A Secretaria de Saúde Indígena pretende levar a esses locais consultas médicas, procedimentos odontológicos, avaliação nutricional, exames de pré-natal, busca ativa de casos de tuberculose e malária, testes rápidos para HIV, Sífilis e Hepatites B e C e atualização do cartão de vacinação.

Rio+20
A cerimônia também teve um ato simbólico que “transfere” para as Organização das Nações Unidas (ONU) a sede da Rio+20, o centro de convenções Riocentro. Durante o período da conferência, de 13 a 22 de junho, o local será considerado território da ONU. Ao mesmo tempo, no Riocentro, houve hasteamento das bandeiras do Brasil, da Rio+20, do estado do Rio de Janeiro e da ONU.

Em seu discurso, Dilma disse que, com a Rio+20, “O Brasil tem uma grande responsabilidade perante o mundo”. “Não recuaremos diante desse grande desafio.

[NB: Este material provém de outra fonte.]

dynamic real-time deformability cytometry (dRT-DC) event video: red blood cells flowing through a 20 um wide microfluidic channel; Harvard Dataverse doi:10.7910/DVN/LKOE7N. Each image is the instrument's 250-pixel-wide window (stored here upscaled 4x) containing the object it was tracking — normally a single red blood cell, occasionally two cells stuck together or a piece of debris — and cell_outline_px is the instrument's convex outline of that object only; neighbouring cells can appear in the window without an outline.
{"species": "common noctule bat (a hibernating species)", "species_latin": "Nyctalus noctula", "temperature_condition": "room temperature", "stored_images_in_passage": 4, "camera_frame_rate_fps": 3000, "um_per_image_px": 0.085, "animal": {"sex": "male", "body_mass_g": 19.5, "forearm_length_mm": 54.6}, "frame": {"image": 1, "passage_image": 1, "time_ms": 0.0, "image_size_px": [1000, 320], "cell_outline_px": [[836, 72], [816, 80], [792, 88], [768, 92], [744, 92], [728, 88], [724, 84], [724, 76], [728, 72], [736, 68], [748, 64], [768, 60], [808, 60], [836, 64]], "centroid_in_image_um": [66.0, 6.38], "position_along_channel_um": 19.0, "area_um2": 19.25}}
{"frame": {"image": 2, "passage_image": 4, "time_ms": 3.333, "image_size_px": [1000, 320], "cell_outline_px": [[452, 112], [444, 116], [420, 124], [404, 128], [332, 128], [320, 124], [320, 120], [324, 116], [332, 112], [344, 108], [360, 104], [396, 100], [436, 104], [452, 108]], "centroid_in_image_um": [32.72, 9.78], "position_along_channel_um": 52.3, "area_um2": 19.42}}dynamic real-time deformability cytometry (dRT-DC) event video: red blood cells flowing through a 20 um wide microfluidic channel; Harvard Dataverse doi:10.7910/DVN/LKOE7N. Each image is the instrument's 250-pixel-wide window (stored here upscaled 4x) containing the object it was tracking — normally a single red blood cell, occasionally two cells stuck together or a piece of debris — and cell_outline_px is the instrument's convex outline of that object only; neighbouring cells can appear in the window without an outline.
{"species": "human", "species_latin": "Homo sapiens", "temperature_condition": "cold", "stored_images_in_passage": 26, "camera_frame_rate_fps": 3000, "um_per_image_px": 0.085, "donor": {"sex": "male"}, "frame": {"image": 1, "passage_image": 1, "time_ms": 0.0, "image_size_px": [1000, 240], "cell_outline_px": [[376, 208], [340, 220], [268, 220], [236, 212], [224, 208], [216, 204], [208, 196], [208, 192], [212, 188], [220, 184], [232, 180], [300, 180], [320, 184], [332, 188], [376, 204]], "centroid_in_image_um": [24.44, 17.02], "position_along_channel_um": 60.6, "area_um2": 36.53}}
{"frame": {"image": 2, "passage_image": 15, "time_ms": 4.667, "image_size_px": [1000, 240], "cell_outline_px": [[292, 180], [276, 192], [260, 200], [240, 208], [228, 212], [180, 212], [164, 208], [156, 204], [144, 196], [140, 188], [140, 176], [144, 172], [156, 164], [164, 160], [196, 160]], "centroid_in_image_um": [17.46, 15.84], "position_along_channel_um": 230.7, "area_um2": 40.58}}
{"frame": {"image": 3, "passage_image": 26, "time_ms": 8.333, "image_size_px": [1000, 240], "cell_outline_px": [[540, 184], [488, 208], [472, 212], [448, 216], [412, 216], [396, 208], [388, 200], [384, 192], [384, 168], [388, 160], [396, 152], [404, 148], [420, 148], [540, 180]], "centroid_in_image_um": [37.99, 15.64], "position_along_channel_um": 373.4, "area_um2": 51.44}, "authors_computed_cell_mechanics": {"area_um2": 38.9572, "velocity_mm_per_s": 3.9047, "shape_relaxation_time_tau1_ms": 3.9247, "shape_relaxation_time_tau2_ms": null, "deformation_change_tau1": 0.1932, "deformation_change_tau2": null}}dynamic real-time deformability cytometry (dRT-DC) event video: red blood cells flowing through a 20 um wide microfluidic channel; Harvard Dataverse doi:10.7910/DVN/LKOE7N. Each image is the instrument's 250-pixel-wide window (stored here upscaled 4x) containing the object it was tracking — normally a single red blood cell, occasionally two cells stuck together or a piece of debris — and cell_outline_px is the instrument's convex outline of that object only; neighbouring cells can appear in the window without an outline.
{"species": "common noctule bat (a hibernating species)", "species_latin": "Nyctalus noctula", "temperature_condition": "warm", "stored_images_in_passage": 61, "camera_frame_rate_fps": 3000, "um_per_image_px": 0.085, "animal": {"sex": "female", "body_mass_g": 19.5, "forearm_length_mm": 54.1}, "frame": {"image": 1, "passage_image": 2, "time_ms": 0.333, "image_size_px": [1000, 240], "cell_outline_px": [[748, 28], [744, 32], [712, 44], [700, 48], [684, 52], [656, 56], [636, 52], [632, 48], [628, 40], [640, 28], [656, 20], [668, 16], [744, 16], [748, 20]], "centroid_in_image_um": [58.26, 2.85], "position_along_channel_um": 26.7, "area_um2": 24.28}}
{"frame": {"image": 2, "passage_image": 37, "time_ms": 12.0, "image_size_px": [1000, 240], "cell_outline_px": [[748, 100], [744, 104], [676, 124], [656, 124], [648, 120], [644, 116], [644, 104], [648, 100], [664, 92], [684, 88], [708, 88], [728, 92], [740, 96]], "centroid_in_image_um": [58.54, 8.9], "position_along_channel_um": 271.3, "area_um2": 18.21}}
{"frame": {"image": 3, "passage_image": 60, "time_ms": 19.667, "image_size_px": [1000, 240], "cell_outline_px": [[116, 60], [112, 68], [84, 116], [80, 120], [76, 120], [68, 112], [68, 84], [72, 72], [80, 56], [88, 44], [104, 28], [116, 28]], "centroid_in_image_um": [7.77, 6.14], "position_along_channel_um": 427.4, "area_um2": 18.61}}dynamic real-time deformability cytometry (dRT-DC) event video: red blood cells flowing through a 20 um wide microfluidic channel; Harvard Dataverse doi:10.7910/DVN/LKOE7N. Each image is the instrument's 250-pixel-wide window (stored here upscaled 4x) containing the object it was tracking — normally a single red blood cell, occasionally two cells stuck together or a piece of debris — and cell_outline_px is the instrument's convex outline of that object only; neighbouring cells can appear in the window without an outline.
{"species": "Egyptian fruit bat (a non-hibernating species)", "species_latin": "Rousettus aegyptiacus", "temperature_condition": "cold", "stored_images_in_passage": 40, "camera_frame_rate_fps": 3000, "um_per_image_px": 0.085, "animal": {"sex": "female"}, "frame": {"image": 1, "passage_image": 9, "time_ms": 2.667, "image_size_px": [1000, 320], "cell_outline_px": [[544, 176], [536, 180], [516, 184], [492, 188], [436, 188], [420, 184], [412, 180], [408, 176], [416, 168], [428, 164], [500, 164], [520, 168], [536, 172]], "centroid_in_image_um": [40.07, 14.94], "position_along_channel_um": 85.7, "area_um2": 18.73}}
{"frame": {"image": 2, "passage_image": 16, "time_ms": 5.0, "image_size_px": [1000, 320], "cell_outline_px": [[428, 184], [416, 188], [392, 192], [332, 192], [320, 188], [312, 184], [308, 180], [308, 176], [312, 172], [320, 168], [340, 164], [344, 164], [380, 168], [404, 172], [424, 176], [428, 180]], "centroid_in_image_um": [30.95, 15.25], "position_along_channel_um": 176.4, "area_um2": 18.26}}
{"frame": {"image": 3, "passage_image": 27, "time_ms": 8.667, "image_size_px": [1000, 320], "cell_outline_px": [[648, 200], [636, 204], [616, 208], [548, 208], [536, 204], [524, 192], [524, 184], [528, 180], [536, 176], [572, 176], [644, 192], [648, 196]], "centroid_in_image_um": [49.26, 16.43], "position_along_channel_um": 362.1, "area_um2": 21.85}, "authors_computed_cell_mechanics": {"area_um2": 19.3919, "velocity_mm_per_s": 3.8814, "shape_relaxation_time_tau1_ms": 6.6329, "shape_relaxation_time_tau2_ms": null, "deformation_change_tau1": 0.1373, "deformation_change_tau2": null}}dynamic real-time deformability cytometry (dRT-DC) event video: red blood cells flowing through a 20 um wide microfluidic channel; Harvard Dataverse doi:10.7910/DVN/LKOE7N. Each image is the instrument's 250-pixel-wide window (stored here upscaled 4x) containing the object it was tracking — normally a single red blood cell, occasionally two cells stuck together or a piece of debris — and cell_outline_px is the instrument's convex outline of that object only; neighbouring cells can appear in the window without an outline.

Vamos alimentar nosso povo, vamos continuar gerando energia limpa e preservando nossas riquezas naturais”, afirmou.

Ela destacou o slogan escolhido para a cerimônia: “incluir, crescer e proteger” e disse que o país deve transformar o conceito de sustentabilidade em “verdade factual”. “No Brasil, quando falamos em sustentabilidade, não podemos nos dar ao luxo de que isso seja uma mera declaração de intenções”, disse.